%%

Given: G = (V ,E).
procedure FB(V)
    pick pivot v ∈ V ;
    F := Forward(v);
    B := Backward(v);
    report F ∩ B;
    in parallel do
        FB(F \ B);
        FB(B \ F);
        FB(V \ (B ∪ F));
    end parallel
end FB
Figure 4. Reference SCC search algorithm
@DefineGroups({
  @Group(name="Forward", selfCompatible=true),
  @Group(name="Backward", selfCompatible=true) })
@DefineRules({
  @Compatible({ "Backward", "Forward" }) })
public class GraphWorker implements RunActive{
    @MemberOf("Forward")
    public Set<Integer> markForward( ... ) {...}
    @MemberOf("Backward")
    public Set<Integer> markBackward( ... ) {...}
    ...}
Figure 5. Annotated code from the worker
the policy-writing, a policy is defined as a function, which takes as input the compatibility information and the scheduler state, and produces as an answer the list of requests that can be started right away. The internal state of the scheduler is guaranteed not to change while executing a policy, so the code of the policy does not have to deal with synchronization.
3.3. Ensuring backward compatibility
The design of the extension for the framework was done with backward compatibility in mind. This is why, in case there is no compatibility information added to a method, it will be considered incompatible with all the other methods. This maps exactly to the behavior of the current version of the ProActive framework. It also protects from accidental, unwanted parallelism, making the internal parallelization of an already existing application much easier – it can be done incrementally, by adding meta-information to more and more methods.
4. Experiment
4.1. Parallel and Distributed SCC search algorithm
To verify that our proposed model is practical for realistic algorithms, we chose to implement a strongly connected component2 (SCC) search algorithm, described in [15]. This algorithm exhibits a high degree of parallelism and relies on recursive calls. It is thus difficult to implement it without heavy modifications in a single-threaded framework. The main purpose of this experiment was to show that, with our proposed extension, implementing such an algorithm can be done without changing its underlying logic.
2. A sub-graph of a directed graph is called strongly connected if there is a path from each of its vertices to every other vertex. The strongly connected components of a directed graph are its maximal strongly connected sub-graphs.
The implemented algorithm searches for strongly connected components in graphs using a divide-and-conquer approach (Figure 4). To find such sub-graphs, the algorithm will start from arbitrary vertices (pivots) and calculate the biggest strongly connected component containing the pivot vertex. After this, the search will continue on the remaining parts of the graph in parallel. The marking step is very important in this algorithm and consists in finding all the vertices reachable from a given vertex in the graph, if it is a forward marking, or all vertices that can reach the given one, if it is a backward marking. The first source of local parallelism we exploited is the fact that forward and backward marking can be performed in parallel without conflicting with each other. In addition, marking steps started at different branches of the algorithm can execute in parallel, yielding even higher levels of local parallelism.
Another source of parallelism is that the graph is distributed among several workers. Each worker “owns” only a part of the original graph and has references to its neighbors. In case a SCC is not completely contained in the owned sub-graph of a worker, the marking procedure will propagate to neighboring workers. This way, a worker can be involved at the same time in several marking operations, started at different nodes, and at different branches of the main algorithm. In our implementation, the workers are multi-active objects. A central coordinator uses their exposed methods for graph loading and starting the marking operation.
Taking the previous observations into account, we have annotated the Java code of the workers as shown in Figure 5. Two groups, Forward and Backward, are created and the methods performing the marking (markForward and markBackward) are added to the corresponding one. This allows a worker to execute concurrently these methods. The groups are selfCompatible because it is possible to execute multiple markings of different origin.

%%

• [ACTIVITY] The answer is each line in which the word "workers" occurs, copied from the material above.

• [WRITTEN ANSWER]
Another source of parallelism is that the graph is distributed among several workers. Each worker “owns” only a part of the original graph and has references to its neighbors. In case a SCC is not completely contained in the owned sub-graph of a worker, the marking procedure will propagate to neighboring workers. This way, a worker can be involved at the same time in several marking operations, started at different nodes, and at different branches of the main algorithm. In our implementation, the workers are multi-active objects. A central coordinator uses their exposed methods for graph loading and starting the marking operation.
Taking the previous observations into account, we have annotated the Java code of the workers as shown in Figure 5. Two groups, Forward and Backward, are created and the methods performing the marking (markForward and markBackward) are added to the corresponding one. This allows a worker to execute concurrently these methods. The groups are selfCompatible because it is possible to execute multiple markings of different origin.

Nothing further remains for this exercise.